Mark Liberman at Language Log reports on John Seabrook, "The Next Word: Where will predictive text take us?", The New Yorker 10/14/2019, which is about the marvels of GPT-2. After quoting from the article, taking GPT-2 out for a spin, and saying a bit of this and that, Liberman observes:
This undermines the claim of GPT-2's creators that they've withheld the code because they're afraid it would be used to create malicious textual deep fakes — I suspect that such things would routinely exhibit significant "world modelling failures".

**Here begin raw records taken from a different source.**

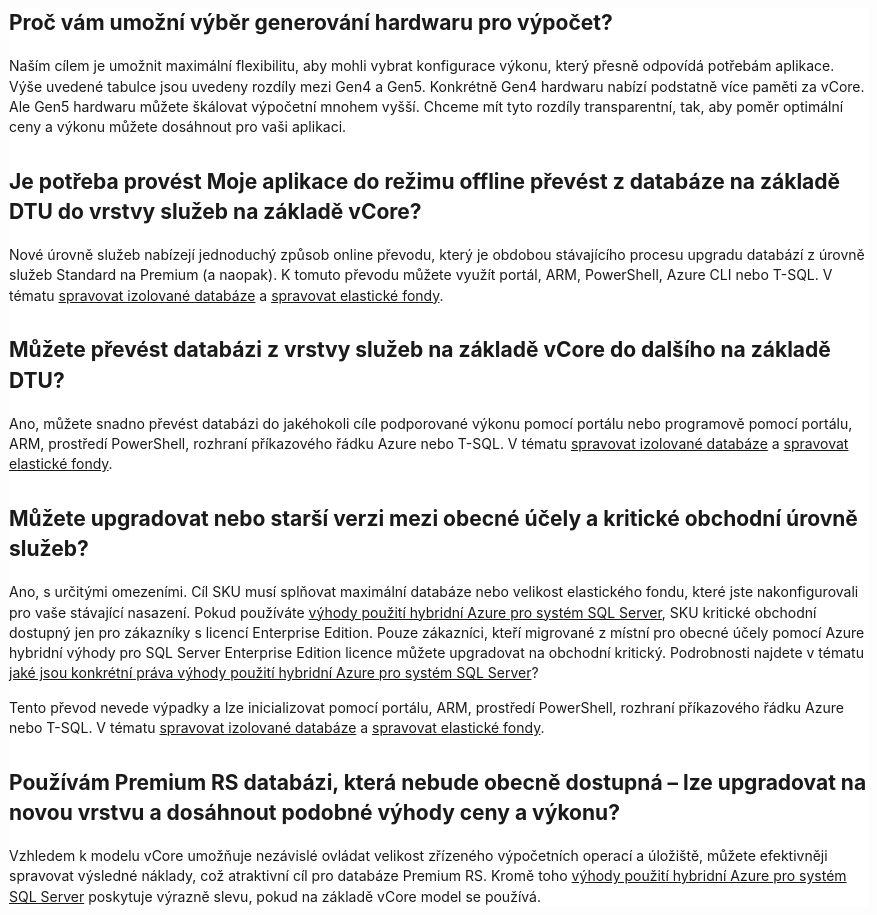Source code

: ## <a name="why-do-you-allow-selection-of-the-hardware-generation-for-compute"></a>Proč vám umožní výběr generování hardwaru pro výpočet?
Naším cílem je umožnit maximální flexibilitu, aby mohli vybrat konfigurace výkonu, který přesně odpovídá potřebám aplikace. Výše uvedené tabulce jsou uvedeny rozdíly mezi Gen4 a Gen5. Konkrétně Gen4 hardwaru nabízí podstatně více paměti za vCore. Ale Gen5 hardwaru můžete škálovat výpočetní mnohem vyšší. Chceme mít tyto rozdíly transparentní, tak, aby poměr optimální ceny a výkonu můžete dosáhnout pro vaši aplikaci.

## <a name="do-i-need-to-take-my-application-offline-to-convert-from-a-dtu-based-database-to-a-vcore-based-service-tier"></a>Je potřeba provést Moje aplikace do režimu offline převést z databáze na základě DTU do vrstvy služeb na základě vCore? 
Nové úrovně služeb nabízejí jednoduchý způsob online převodu, který je obdobou stávajícího procesu upgradu databází z úrovně služeb Standard na Premium (a naopak). K tomuto převodu můžete využít portál, ARM, PowerShell, Azure CLI nebo T-SQL. V tématu [spravovat izolované databáze](sql-database-single-database-resources.md) a [spravovat elastické fondy](sql-database-elastic-pool.md).

## <a name="can-i-convert-a-database-from-a-vcore-based-service-tier-to-a-dtu-based-one"></a>Můžete převést databázi z vrstvy služeb na základě vCore do dalšího na základě DTU? 
Ano, můžete snadno převést databázi do jakéhokoli cíle podporované výkonu pomocí portálu nebo programově pomocí portálu, ARM, prostředí PowerShell, rozhraní příkazového řádku Azure nebo T-SQL. V tématu [spravovat izolované databáze](sql-database-single-database-resources.md) a [spravovat elastické fondy](sql-database-elastic-pool.md).

## <a name="can-i-upgrade-or-downgrade-between-the-general-purpose-and-business-critical-service-tiers"></a>Můžete upgradovat nebo starší verzi mezi obecné účely a kritické obchodní úrovně služeb? 
Ano, s určitými omezeními. Cíl SKU musí splňovat maximální databáze nebo velikost elastického fondu, které jste nakonfigurovali pro vaše stávající nasazení. Pokud používáte [výhody použití hybridní Azure pro systém SQL Server](../virtual-machines/windows/hybrid-use-benefit-licensing.md), SKU kritické obchodní dostupný jen pro zákazníky s licencí Enterprise Edition. Pouze zákazníci, kteří migrované z místní pro obecné účely pomocí Azure hybridní výhody pro SQL Server Enterprise Edition licence můžete upgradovat na obchodní kritický. Podrobnosti najdete v tématu [jaké jsou konkrétní práva výhody použití hybridní Azure pro systém SQL Server](../virtual-machines/windows/hybrid-use-benefit-licensing.md)?

Tento převod nevede výpadky a lze inicializovat pomocí portálu, ARM, prostředí PowerShell, rozhraní příkazového řádku Azure nebo T-SQL. V tématu [spravovat izolované databáze](sql-database-single-database-resources.md) a [spravovat elastické fondy](sql-database-elastic-pool.md).

## <a name="i-am-using-a-premium-rs-database-that-will-not-be-generally-available---can-i-upgrade-it-to-a-new-tier-and-achieve-a-similar-priceperformance-benefit"></a>Používám Premium RS databázi, která nebude obecně dostupná – lze upgradovat na novou vrstvu a dosáhnout podobné výhody ceny a výkonu?
Vzhledem k modelu vCore umožňuje nezávislé ovládat velikost zřízeného výpočetních operací a úložiště, můžete efektivněji spravovat výsledné náklady, což atraktivní cíl pro databáze Premium RS. Kromě toho [výhody použití hybridní Azure pro systém SQL Server](../virtual-machines/windows/hybrid-use-benefit-licensing.md) poskytuje výrazně slevu, pokud na základě vCore model se používá. 
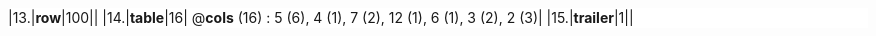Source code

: |13.|__row__|100||
|14.|__table__|16| @__cols__ (16) : 5 (6), 4 (1), 7 (2), 12 (1), 6 (1), 3 (2), 2 (3)|
|15.|__trailer__|1||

And Seabrook's experience illustrates a crucial lesson that AI researchers learned 40 or 50 years ago: "evaluation by demonstration" is a recipe for what John Pierce called glamor and (self-) deceit ("Whither Speech Recognition", JASA 1969). Why? Because we humans are prone to over-generalizing and anthropomorphizing the behavior of machines; and because someone who wants to show how good a system is will choose successful examples and discard failures. I'd be surprised if Seabrook didn't do a bit of this in creating and selecting his "Read Predicted Text" examples.
In general, anecdotal experiences are not a reliable basis for evaluating scientific or technological progress; and badly-designed experiments are if anything worse.
Caveat yada yada.
Liberman recommends thinking about the Winograd Schema Challenge, which poses simple language-based problems that are difficult for computational systems to handle, GPT-2 included.